Jumat 30 Aug 2024 09:38 WIB

'Subsidi' Kendaraan Listrik Capai Rp 9,2 T, Buat KRL Cuma Rp 4,7 T

Pengguna KRL memprotes wacana perubahan skema subsidi KRL menggunakan NIK.

Sejumlah penumpang menunggu kedatangan KRL di Stasiun Manggarai, Jakarta, Senin (29/4/2024). PT Kereta Commuter Indonesia mengusulkan kenaikan tarif KRL Commuterline Jabodetabek yang belum berubah sejak 2016. Rencana kenaikan tarif tersebut sudah dibahas dengan pemerintah dan masih menunggu keputusan dari Kementerian Perhubungan.
Foto: Republika/Putra M. Akbar
Sejumlah penumpang menunggu kedatangan KRL di Stasiun Manggarai, Jakarta, Senin (29/4/2024). PT Kereta Commuter Indonesia mengusulkan kenaikan tarif KRL Commuterline Jabodetabek yang belum berubah sejak 2016. Rencana kenaikan tarif tersebut sudah dibahas dengan pemerintah dan masih menunggu keputusan dari Kementerian Perhubungan.

REPUBLIKA.CO.ID, JAKARTA -- Kementerian Perhubungan (Kemenhub) menyebutkan akan mengubah skema subsidi kereta rel listrik (KRL) menjadi berbasis Nomor Induk Kependudukan (NIK).

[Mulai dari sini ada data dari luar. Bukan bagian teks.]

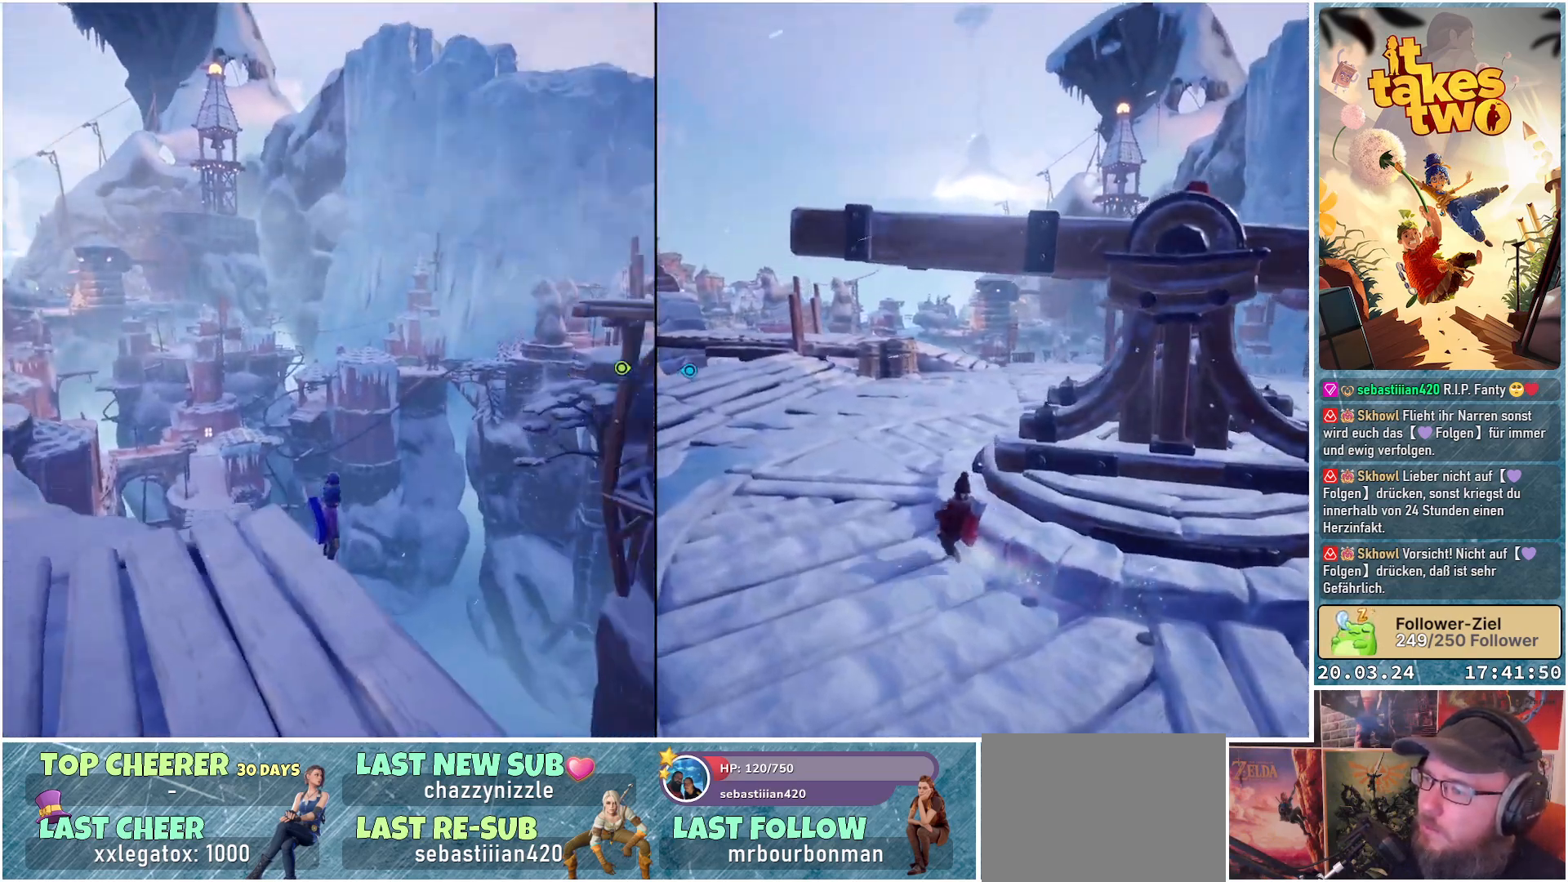
{"buttons": [], "left_stick": "down-left", "right_stick": "center", "events": [[217, "left_stick", "down-left"], [417, "right_stick", "center"]]}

Hal ini menuai protes di kalangan masyarakat, terutama pengguna KRL.

Juru Bicara Kementerian Perhubungan (Kemenhub) Adita Irawati mengatakan wacana penerapan penerapan tarif subsidi KRL Jabodetabek berbasiskan NIK sebenarnya sudah muncul pada 2023. Hal itu bertujuan agar subsidi angkutan umum lebih tepat sasaran.

Baca Juga

Direktur Jenderal Perkeretaapian Kemenhub Risal Wasal mengatakan rencana itu masih berupa wacana. "Ini merupakan bagian dari upaya Direktorat Jenderal Perkeretaapian (DJKA) dalam melakukan penyesuaian tarif KRL Jabodetabek dengan subsidi yang lebih tepat sasaran," katanya, Kamis (29/8/2024).

Menurut Risal, untuk memastikan skema tarif subsidi KRL betul-betul tepat sasaran, DJKA Kemenhub masih terus melakukan pembahasan dengan pihak-pihak terkait.

photo
Sejumlah penumpang bersiap menaiki KRL di Stasiun Manggarai, Jakarta, Senin (29/4/2024). PT Kereta Commuter Indonesia mengusulkan kenaikan tarif KRL Commuterline Jabodetabek yang belum berubah sejak 2016. Rencana kenaikan tarif tersebut sudah dibahas dengan pemerintah dan masih menunggu keputusan dari Kementerian Perhubungan. - (Republika/Putra M. Akbar)
 

Namun, wacana ini telah menuai protes di kalangan masyarakat. Menurut mereka, kebijakan tersebut tidak sesuai dengan kondisi masyarakat saat ini. Bahkan, ada yang membandingkan subsidi KRL dengan subsidi kendaraan listrik yang sangat timpang. Padahal, keduanya sama-sama bertujuan untuk mengurangi emisi karbon yang merupakan tujuan pemerintah di masa depan.

"Anggaran subsidi kendaraan listrik 2024: Rp 9,2 T. Anggaran subsidi PT KAI tahun 2024: Rp 4,8 T. Zalim-nya no play play," tulis pengguna X, @sih***, diikutip Jumat (30/8/2024).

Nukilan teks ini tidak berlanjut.